Is this going to be too many watts for a 10G? Should I just hide my visitherm in the corner and save the 50 bucks? It won't be that hard to hide it... just thought it'd be nice to do it in-line from the beginning if it was a smart idea.

Thanks in advance for any replies!

Take care,
James (longhornxtreme)


----------



## Zapins (Jul 28, 2004)

It probably will be too many watts for your 10g, though you could try it and see if it overheats the tank.

If I were you I'd just use your existing heater and remove it when you want to take photos.

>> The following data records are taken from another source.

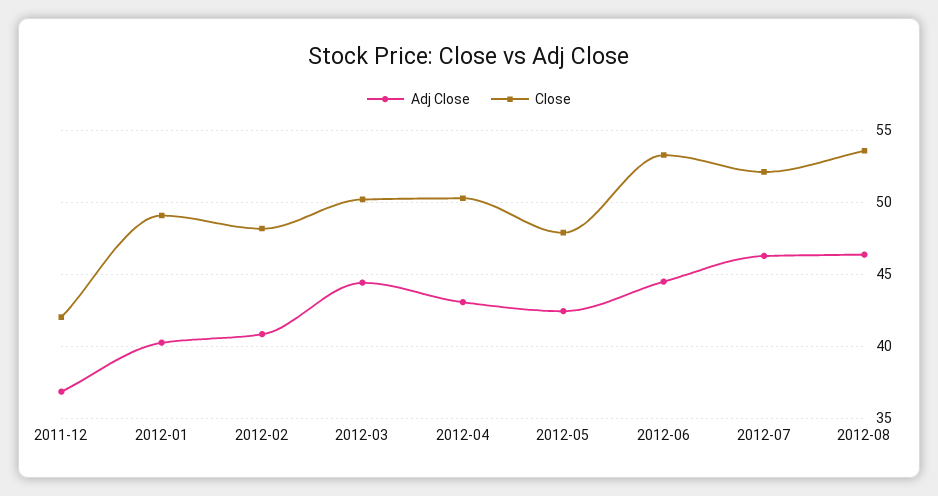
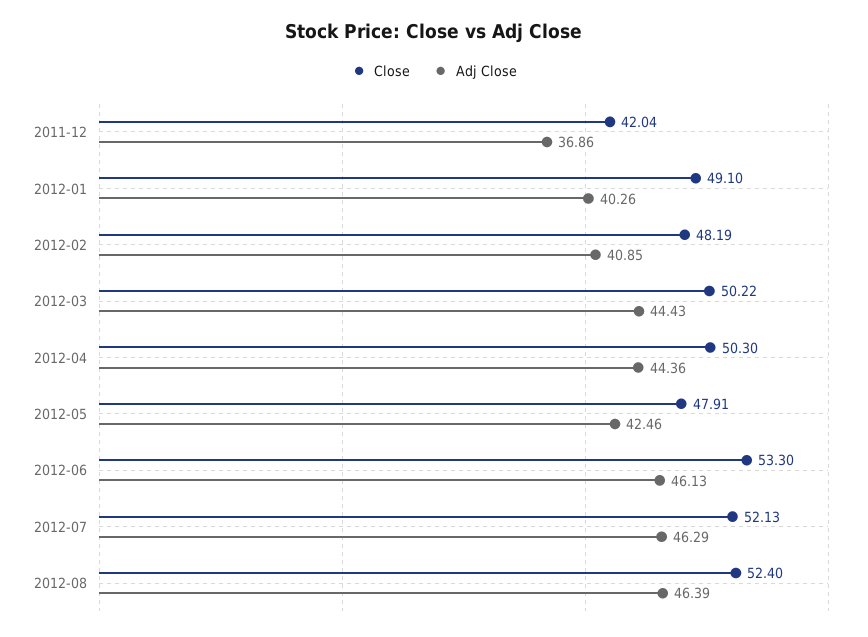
  {
    "Adj Close": {
      "2011-12": 36.86,
      "2012-01": 40.26,
      "2012-02": 40.85,
      "2012-03": 44.43,
-     "2012-04": 43,
+     "2012-04": 44.36,
      "2012-05": 42.46,
-     "2012-06": 44.5,
+     "2012-06": 46.13,
      "2012-07": 46.29,
      "2012-08": 46.39
    },
    "Close": {
      "2011-12": 42.04,
      "2012-01": 49.1,
      "2012-02": 48.19,
      "2012-03": 50.22,
      "2012-04": 50.3,
      "2012-05": 47.91,
      "2012-06": 53.3,
      "2012-07": 52.13,
-     "2012-08": 53.5
+     "2012-08": 52.4
    }
  }

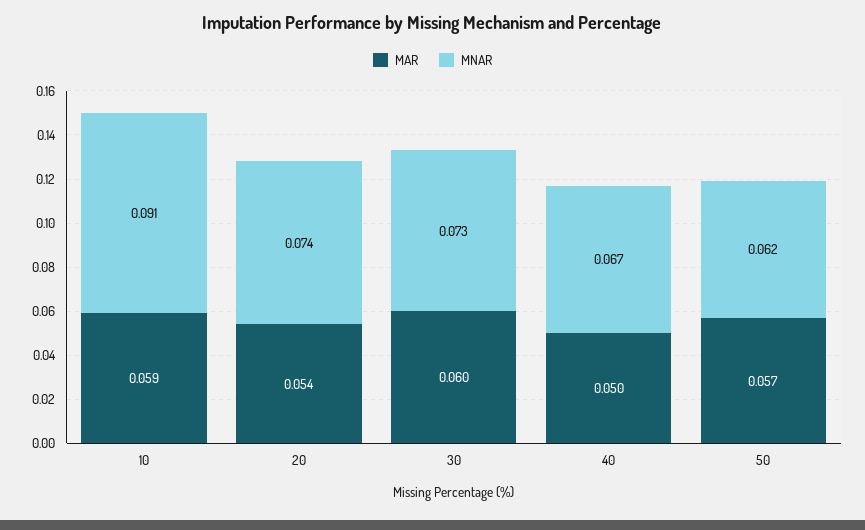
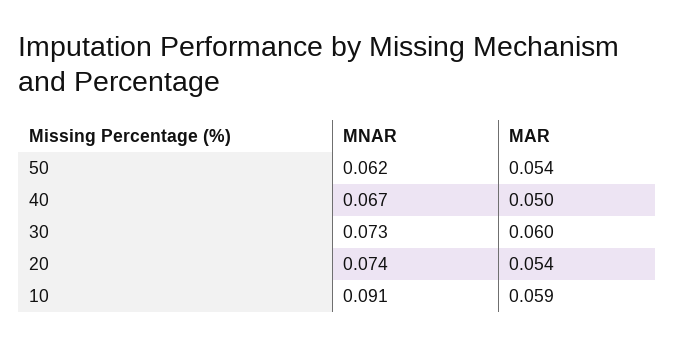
  {
    "MAR": {
      "10": 0.059,
      "20": 0.054,
      "30": 0.06,
      "40": 0.05,
-     "50": 0.057
+     "50": 0.054
    },
    "MNAR": {
      "10": 0.091,
      "20": 0.074,
      "30": 0.073,
      "40": 0.067,
      "50": 0.062
    }
  }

The inline would be great for the larger tank on the left, or a bigger one.


----------



## imeridian (Jan 17, 2007)

I use one on my 10 gallon and it's just fine. The heater does cycle on and off a good bit, more than the 300 watt on my 75 gallon, but it does keep the 10 gallon's temperature completely steady.


----------



## longhornxtreme (Feb 20, 2007)

I think I'm just going to save the money and keep the in tank heater. I'll just make sure it's behind the Eheim intake. One corner of the tank won't be too bad. I'll just use an inline on my 29G at some point. 

Thanks for the advice!


----------